"A half-sovereign—" began Floss, but nurse interrupted her.
"Don't tease him any more about it," she said; "it's plain he doesn't know, and I wouldn't like the other servants to hear. Just forget about it, Master Carrots, my dear, perhaps nurse will find it some day."
So Carrots, literally obedient, asked no more questions. He only said to himself, with a puzzled look on his face, "A half sovereign! I didn't know nurse had any sovereigns—I thought only Floss had—and I never saw any broken in halfs!"
But as no more was said in his hearing about the matter, it passed from his innocent mind.
Nurse thought it right to tell the children's mother of her loss, and the girls and Maurice heard of it too. They all were very sorry for nurse, for she took her own carelessness rather sorely to heart. But by her wish, nothing was said of it to the two other servants, one of whom had only lately come, though the other had been with them many years.
"I'd rather by far bear the loss," said nurse, "than cause any ill-feeling about it, ma'am."

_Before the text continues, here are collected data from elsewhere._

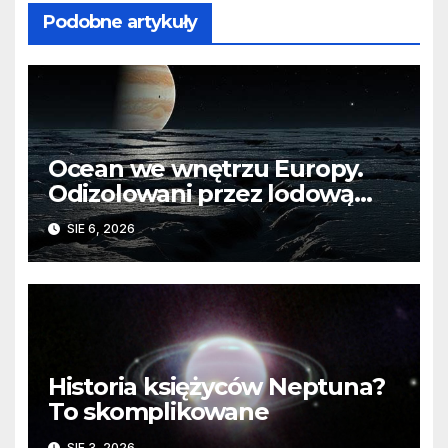
Podobne artykuły
Ocean we wnętrzu Europy.
Odizolowani przez lodową
barierę
SIE 6, 2026
Historia księżyców Neptuna?
To skomplikowane
SIE 3, 2026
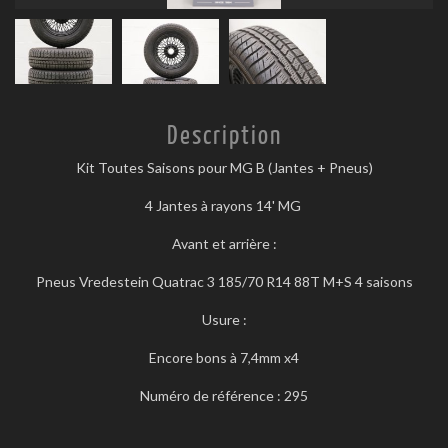
Description
Kit Toutes Saisons pour MG B (Jantes + Pneus)
4 Jantes à rayons 14' MG
Avant et arrière :
Pneus Vredestein Quatrac 3 185/70 R14 88T M+S 4 saisons
Usure :
Encore bons à 7,4mm x4
Numéro de référence : 295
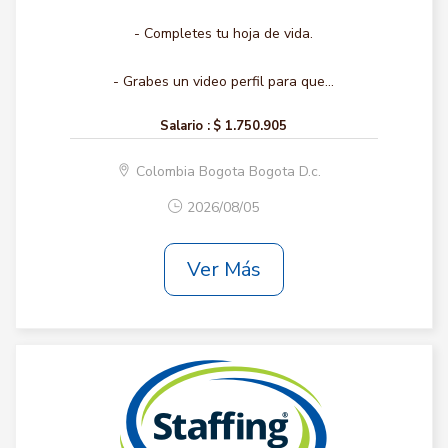
- Completes tu hoja de vida.
- Grabes un video perfil para que...
Salario :
$ 1.750.905
Colombia Bogota Bogota D.c.
2026/08/05
Ver Más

And her mistress gave in to her. "Though certainly you must not bear the loss, nurse," she said, kindly; "for in all these years you have saved me too many half-sovereigns and whole ones too for me to mind much about the loss of one. And you've asked Carrots, you say; you're sure he knows nothing about it?"
"Quite sure, ma'am," said nurse, unhesitatingly.
And several days went on, and nothing more was said or heard about the half-sovereign. Only all this time the little yellow sixpenny lay safely hidden away in Carrots' paint-box.
In a sense he had forgotten about it. He knew it was safe there, and he had almost fixed in his mind not to tell Floss about it till the day they should be going to the toy-shop to buy their hoops. Once or twice he had been on the point of showing it to her, but had stopped short, thinking how much more delightful it would be to "surprise" her. He had quite left off puzzling his head as to where the little coin had come from; he had found it in Floss's drawer, that was quite enough. If he had any thoughts about its history, they were that either Floss had had "the sixpenny" a long time ago and had forgotten it, or that the fairies had brought it; and on the whole he inclined to the latter explanation, for you see there was something different about this sixpenny to any he had ever seen before.